I want to be fair to the Opposition. They have used the word “leadership” a number of times in the debate, and I have been looking for examples of Labour showing leadership in the past 15 years. It has shown it in one area: that of legislation. No one could have passed more legislation on this subject than Labour. The Climate Change Act 2008 places on us a requirement to reduce the total of our carbon emissions by 80% by 2050. That could be broken up in a number of ways, involving, for example, 25 new nuclear power stations—I do not think that the hon. Member for Brighton, Pavilion (Caroline Lucas) would agree with that—or 40,000 wind turbines. It is a hugely ambitious target. Equally ambitious was the way in which the Labour Government signed up to the EU 20-20-20 directive in 2009.
That was where Labour showed leadership, but, having done that, what did they achieve? Where had they got to by 2010? Labour Members need to understand that we are 25th out of 27 in the EU in terms of renewables, as I pointed out earlier. It is possible that that statistic could be subject to challenge, however, because it was based on provisional figures. It puts us slightly ahead of Luxembourg, but it is possible that we are not. Perhaps we are in fact 26th out of 27. That is the legacy from the last Government that we have had to pick up and run with. That is the starting point.
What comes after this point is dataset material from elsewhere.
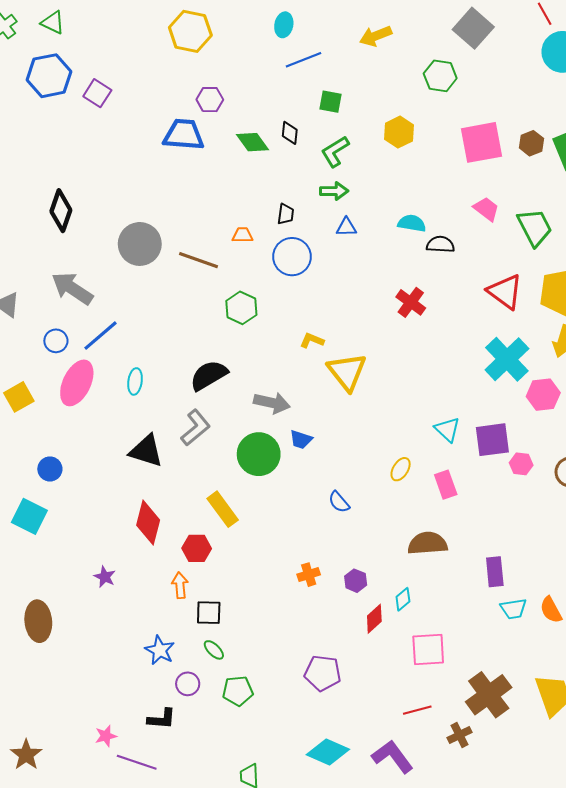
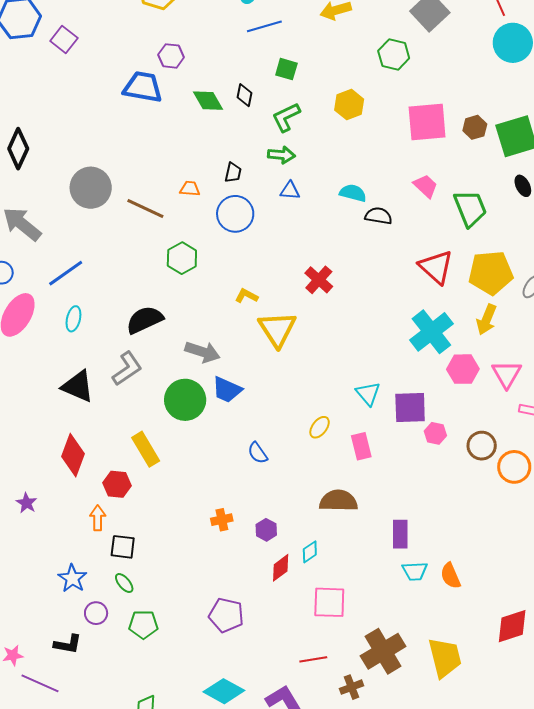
red cross: (411, 302) -> (319, 280), moved
blue line: (101, 336) -> (66, 273), moved
blue trapezoid: (301, 440) -> (227, 390), size x1.4

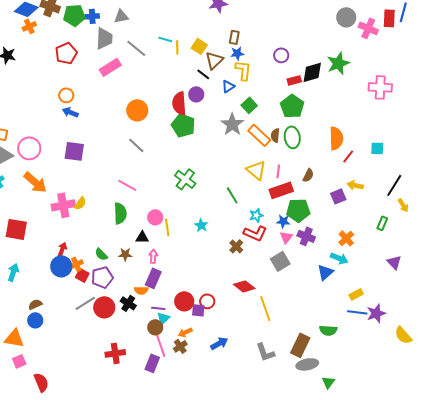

Even less impressive were the numbers that came out, right at the end of 2010, on the total amount of energy produced in this country from non-fossil fuel sources, by which I mean renewables, hydro and nuclear. It fell by 10%. That was the legacy we were left with. Chutzpah is not even half of it. We now have to pick up from that position.
I do not agree with all aspects of the energy policy of my Front-Bench team. I would like us to go more quickly down the nuclear road, but I agree that at least we have a green policy that can be looked at and criticised and that we can try to improve. I do not think that we had that previously. The green deal is massively important. The Climate Change Act 2008 implies a reduction of our total emissions by 2050—either with or without the economic growth that the hon. Member for Brighton, Pavilion does not want us to have—of around 40% to 50%. The green deal provides the only reasonable way of achieving that. The green investment bank and the energy market changes that we are going to make are hugely important.
My hon. Friend is making some excellent points. The green investment bank, to the tune of nearly £3 billion, is a great step forward. I also think that the green deal will enable those who have not got their homes insulated with solid wall insulation to get that done under the new scheme. That will help many more people to insulate their homes, which will be good not only for the environment but for the families concerned.
I agree.
I did not mention the carbon floor price. Having sat through the debate, it remains unclear to me whether Labour Members support it or not.
All these matters are important, and I am proud that the Government whom I support are trying to get us higher up the league table from 25th or 26th out of 27 within the EU. When the Minister sums up, will he tell us where we hope to get to by the end of this Parliament? If we start at 25th, are we heading for 20th, 15th, 10th, fifth or what? It would be interesting to hear, as we have an awfully long way to go.